De allí que muchas voces, profundamente confundidas ante la desesperanza de vivir bajo la bota socialista, clamen por la democracia como panacea. ¿Pero quién ha dicho que la democracia es el antónimo de la esclavitud? Muy lejos de ser el maná político, la democracia moderna strictu sensu es un procedimiento para el cambio político pacífico. Es una alternativa que tienen algunas sociedades para reemplazar sus élites sin pasar por el enfrentamiento violento.
También está la acepción de democracia como forma de gobierno, un eufemismo para describir al régimen parlamentario de partidos. Uno que muchas veces queda relegado a ser un periodo transitorio entre una sociedad ordenada y una revolución socialista. Los antiguos lo tenían claro, la verdadera antítesis de la esclavitud se llama libertad.
Y he aquí el quid del asunto. La libertad no es libertinaje, no es la degradación moral ni la apoteosis del caos. La libertad requiere del orden. Del sometimiento voluntario a las normas que la comunidad política forja, como apuntó Cicerón. Y esto es lo que la sociedad venezolana necesita comprender para disolver definitivamente a la tiranía. Venezuela requiere de fuerzas ordenadoras, que evidentemente no están en las montoneras vestidas de verde olivo, para enderezar el rumbo y acabar con tanta confusión.
La noción clásica de ética es todo lo relativo al carácter, al ethos. El carácter nacional venezolano ha sido mancillado como nunca. La revolución ha convertido al gentilicio venezolano en una marca cainita. En una seña vergonzosa cuyas sombras son expandidas por los malvivientes “hijos de Chávez”, esos que con su criminalidad y chabacanería granjean la enemistad de las demás naciones.
¿Cómo puede la gente decente y laboriosa, lo poco que queda de ciudadanía, restaurar al nombre de Venezuela? Deben abandonar las ilusiones democráticas o asamblearias. Tras la colosal ruina que nos legará la revolución chavista, solo tendrá cabida una etapa autoritaria de reconstrucción. Un gobierno de orden que limpie las calles, imparta justicia y pacifique al país.

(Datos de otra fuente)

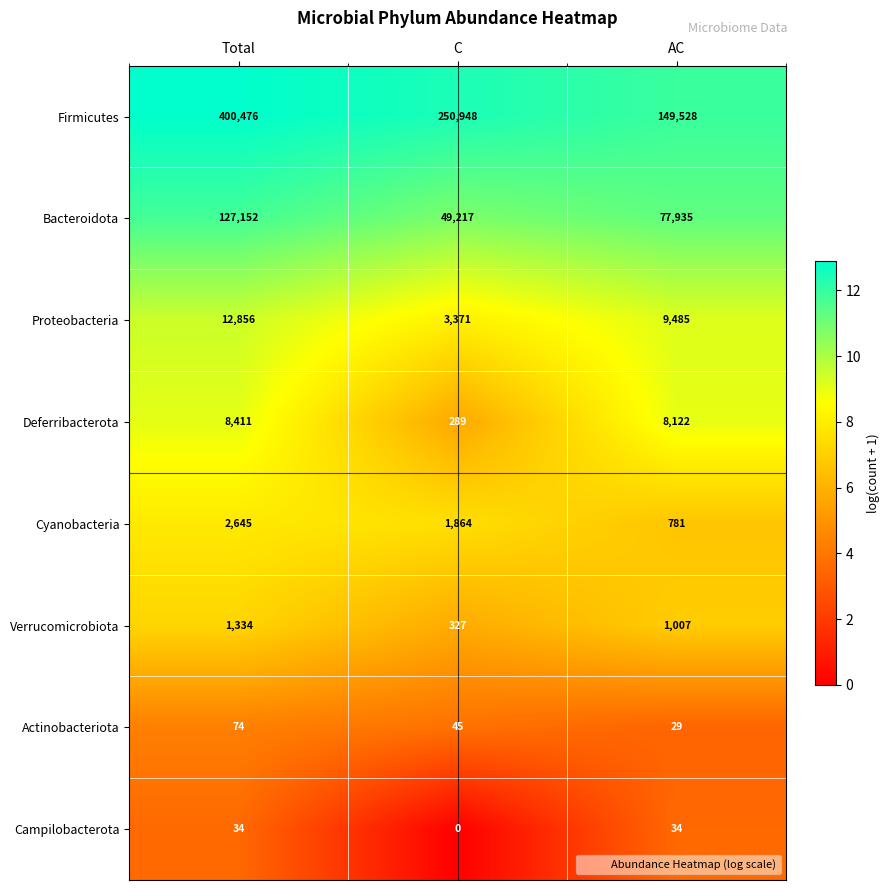

Which series has the largest total across all categories?

Firmicutes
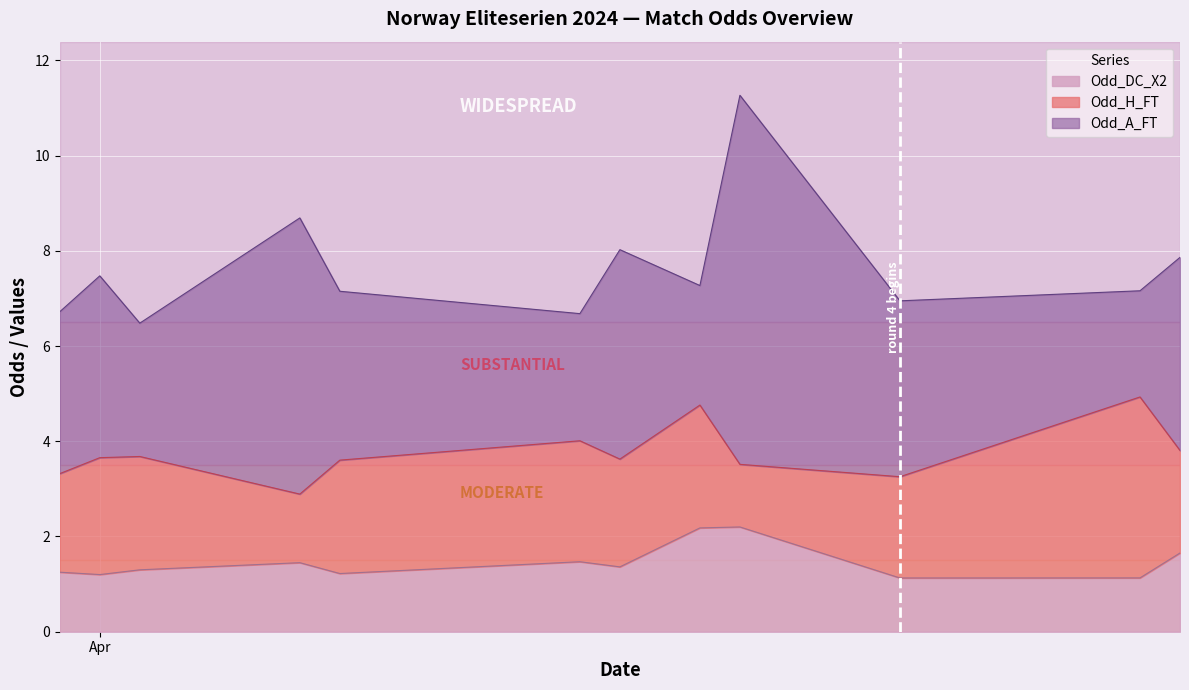

What is the label of the 8th point from the right?

32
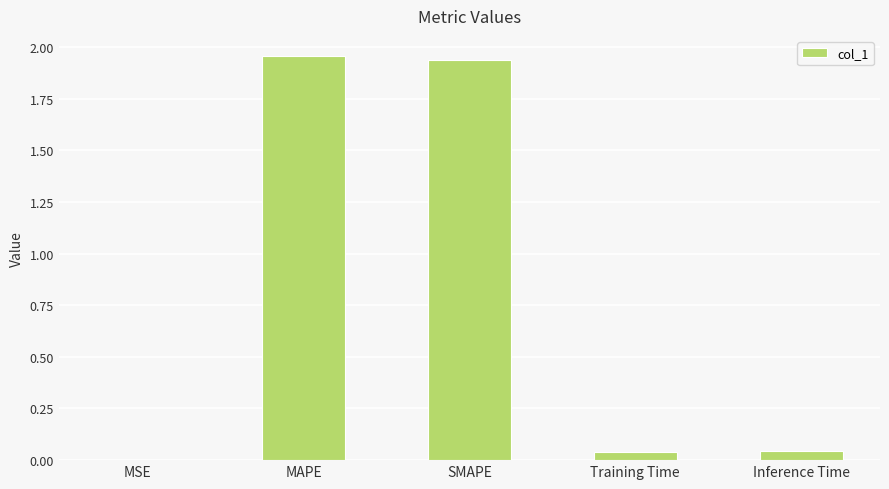

Is it true that the value at MSE is 0.0?

True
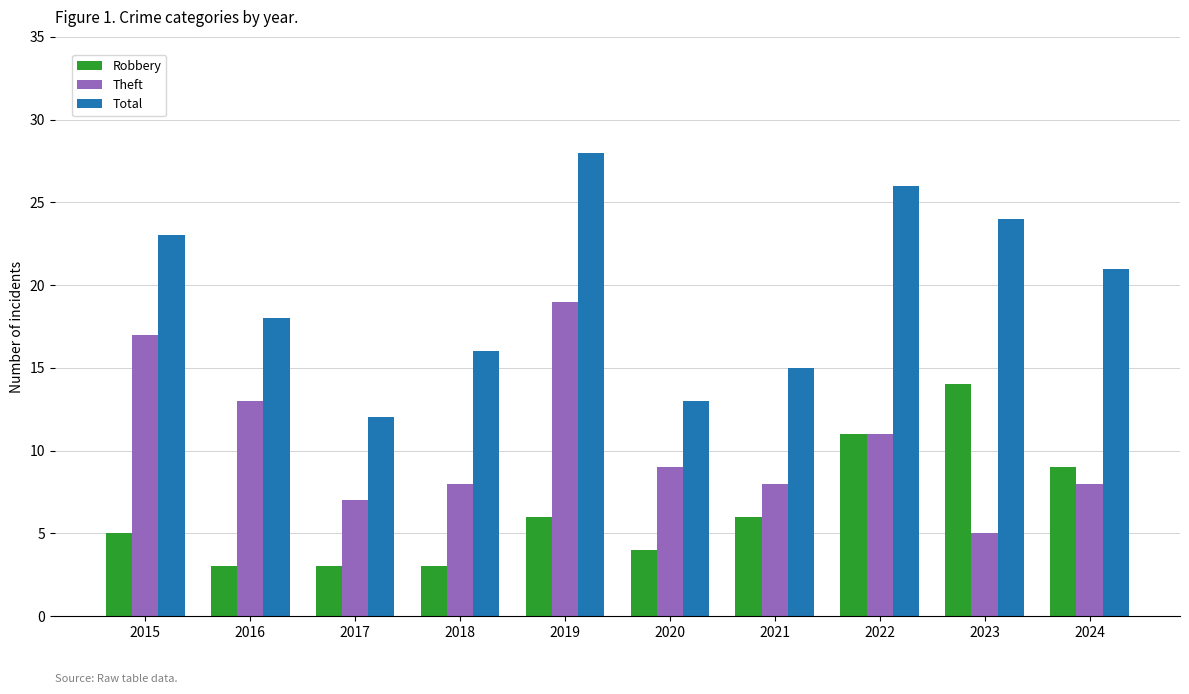

At which category is the sum across all series the highest?

2019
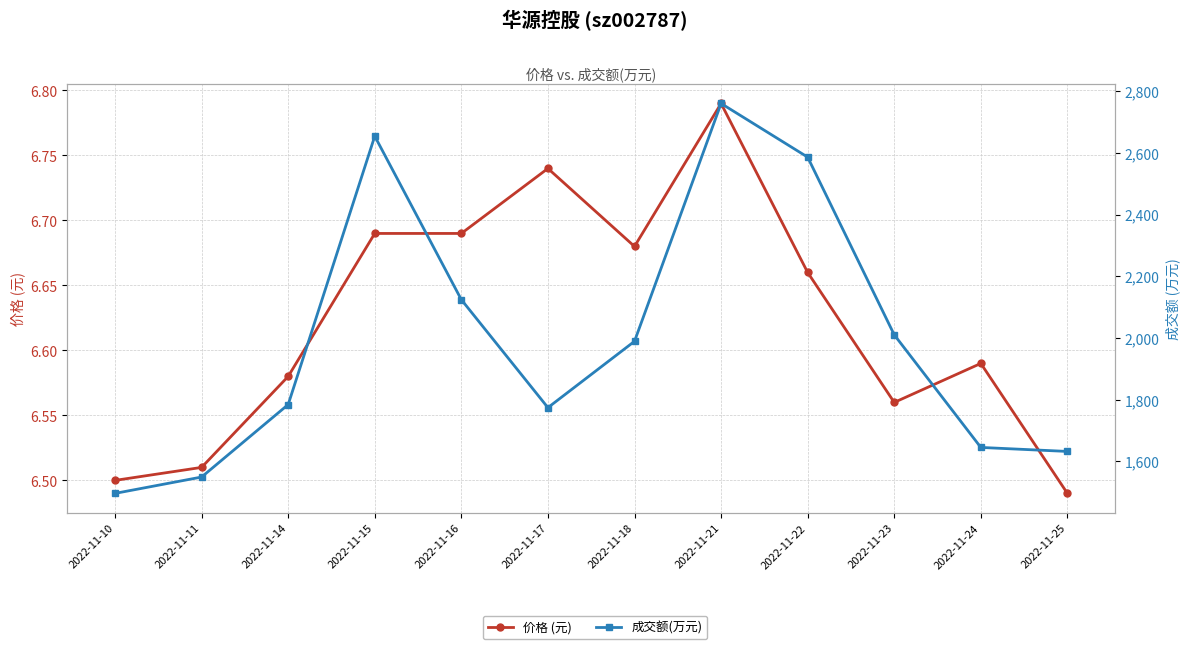

At 2022-11-23, list the series in order from smallest to largest.

价格 (元), 成交额(万元)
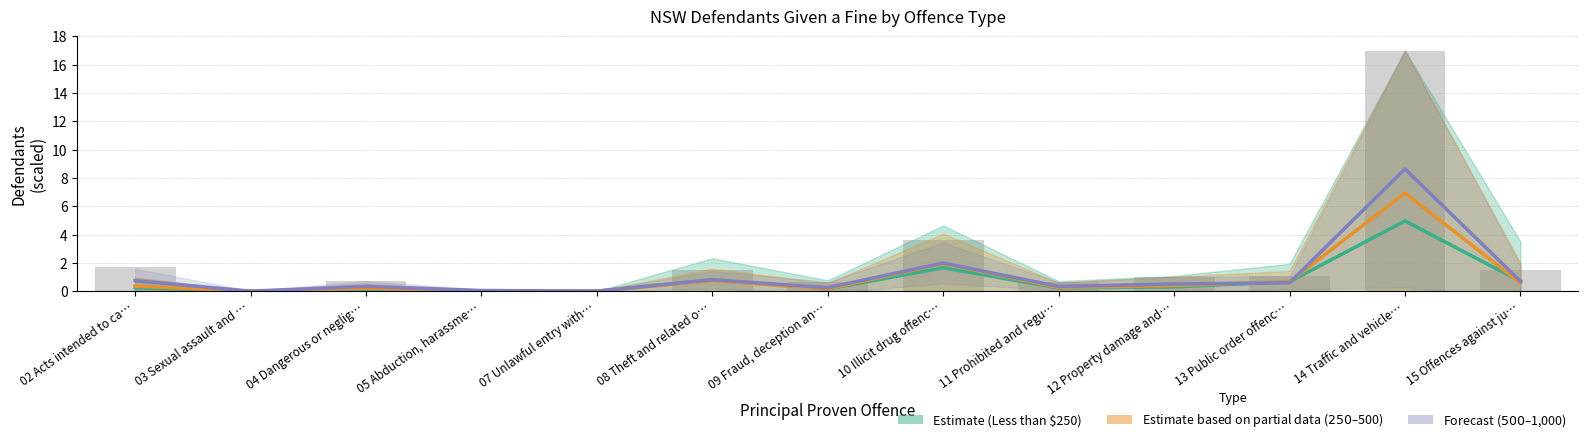

Does the chart contain any negative values?

No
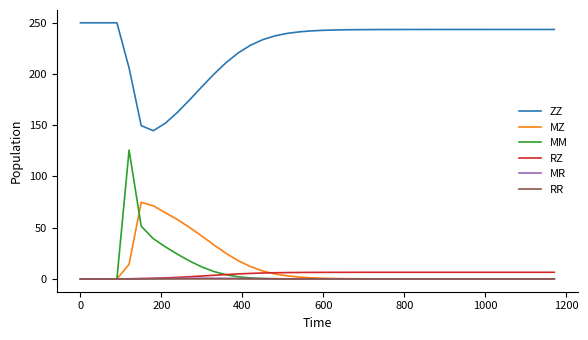

What is the maximum value shown in the chart?

250.0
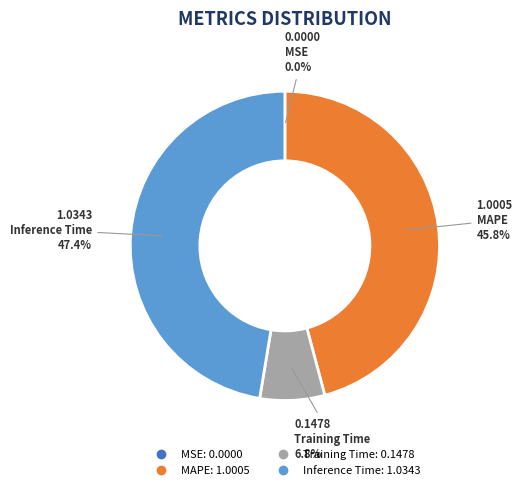

To the nearest percent, what is the difference between the largest and smallest slice percentages?

47%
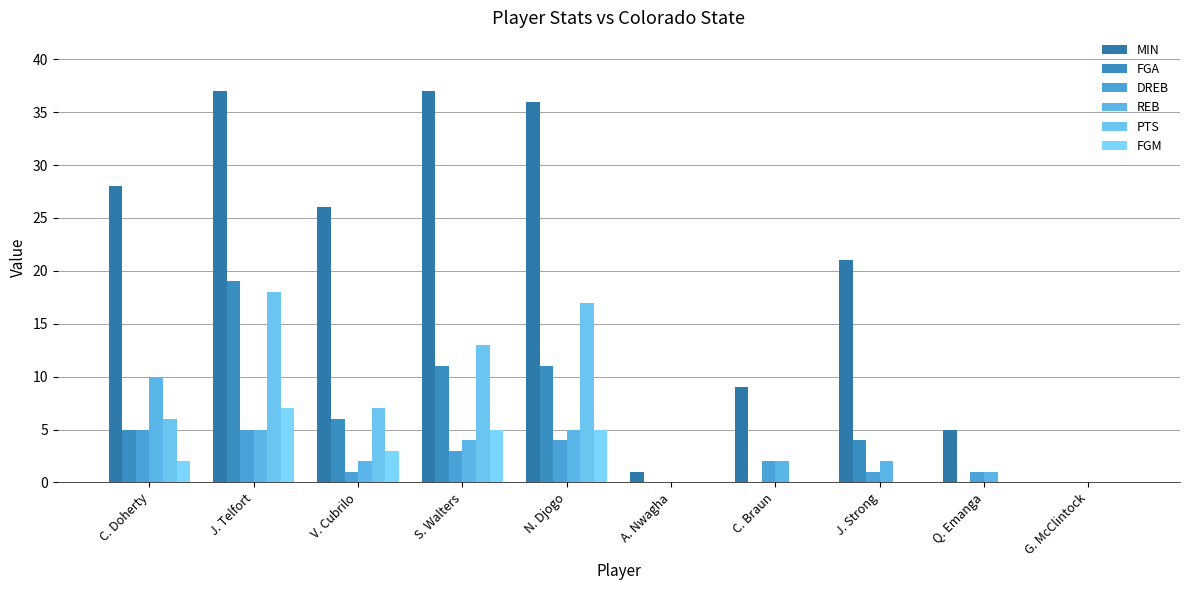

What is the total value across all series at C. Braun?

13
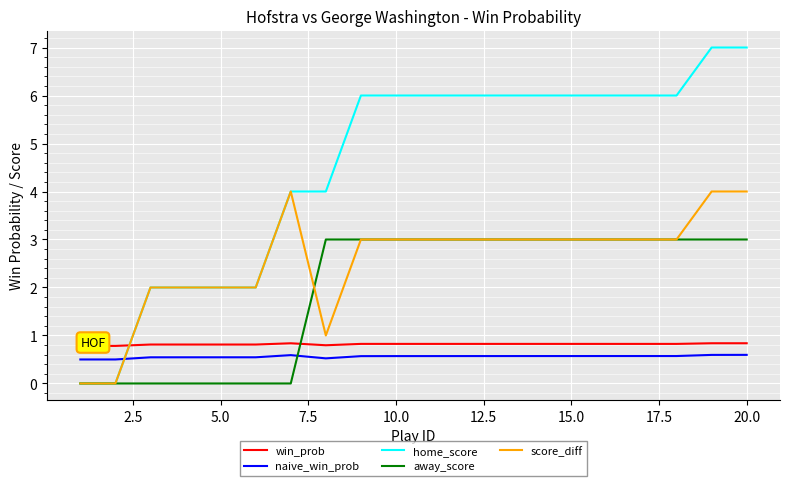

Which series has the widest spread of values?

home_score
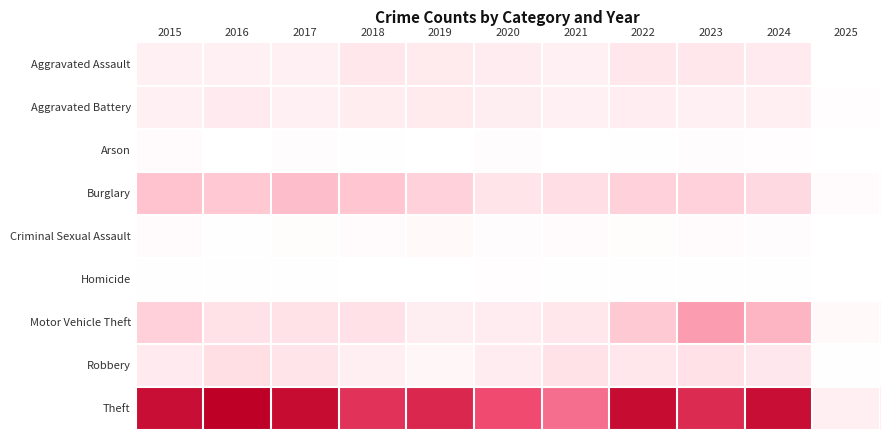

What is the total value across all series at 2024?

724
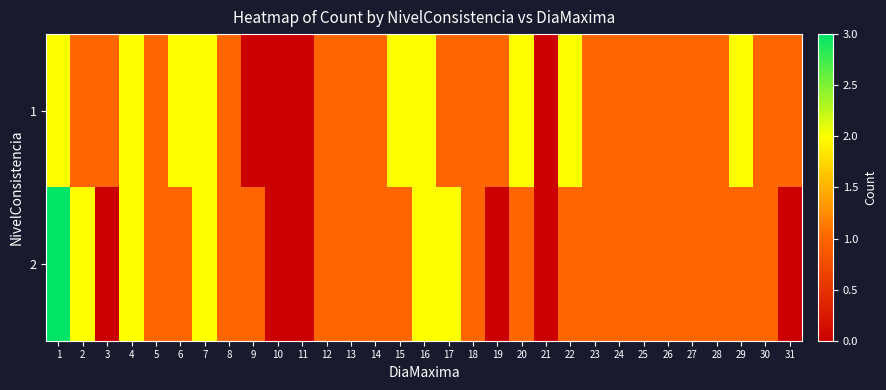

Reading left to right, extract all data points from this chart.

1: 1=2	2=1	3=1	4=2	5=1	6=2	7=2	8=1	9=0	10=0	11=0	12=1	13=1	14=1	15=2	16=2	17=1	18=1	19=1	20=2	21=0	22=2	23=1	24=1	25=1	26=1	27=1	28=1	29=2	30=1	31=1
2: 1=3	2=2	3=0	4=2	5=1	6=1	7=2	8=1	9=1	10=0	11=0	12=1	13=1	14=1	15=1	16=2	17=2	18=1	19=0	20=1	21=0	22=1	23=1	24=1	25=1	26=1	27=1	28=1	29=1	30=1	31=0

El himno nacional reza “abajo cadenas gritaba el señor, y el pobre en su choza libertad pidió”. ¿En la Venezuela de hoy, cuáles serán los señores que griten abajo cadenas? ¿La “boliburguesía”? ¿La socialité mantuana que casó a sus hijas con los lugartenientes de Bóves, perdón, de Chávez y Maduro? ¿Los testaferros del Cartel de los soles? ¿Cuál será el pobre en su choza de techo de zinc y miembro del consejo comunal que pida libertad?
Nada de eso. Venezuela necesita orden, y esto significa una dictadura momentánea que haga la purga necesaria para acabar con la infección y salvar al cuerpo social. Requiere del hábil bisturí sostenido por las aristas de la sociedad para acabar con el cáncer comunista. Yo me cansé hace tiempo de las sirenas electorales, y creo que la vida es muy corta como para prolongar en exceso la ardua tarea de depuración que tendremos que soportar.
Derrocada la tiranía chavista, ese poder ilegítimo que mediante la fuerza y la mentira beneficia solo a los suyos; debemos instaurar una dictadura que asegure la dignidad humana del venezolano y que dote a la población de un orden armónico en dónde sea posible prosperar. Y esto significa derrumbar las bases de la sociedad y construir desde cero. Requiere de un ethos autoritario, uno que revitalice precisamente al “auctoritas” como la competencia moral e intelectual que deben tener las personas públicas para conducir a la nación. La Venezuela decente debe reaccionar en forma de una contundente contrarrevolución política, cultural y espiritual que imposibilite cualquier retorno al socialismo.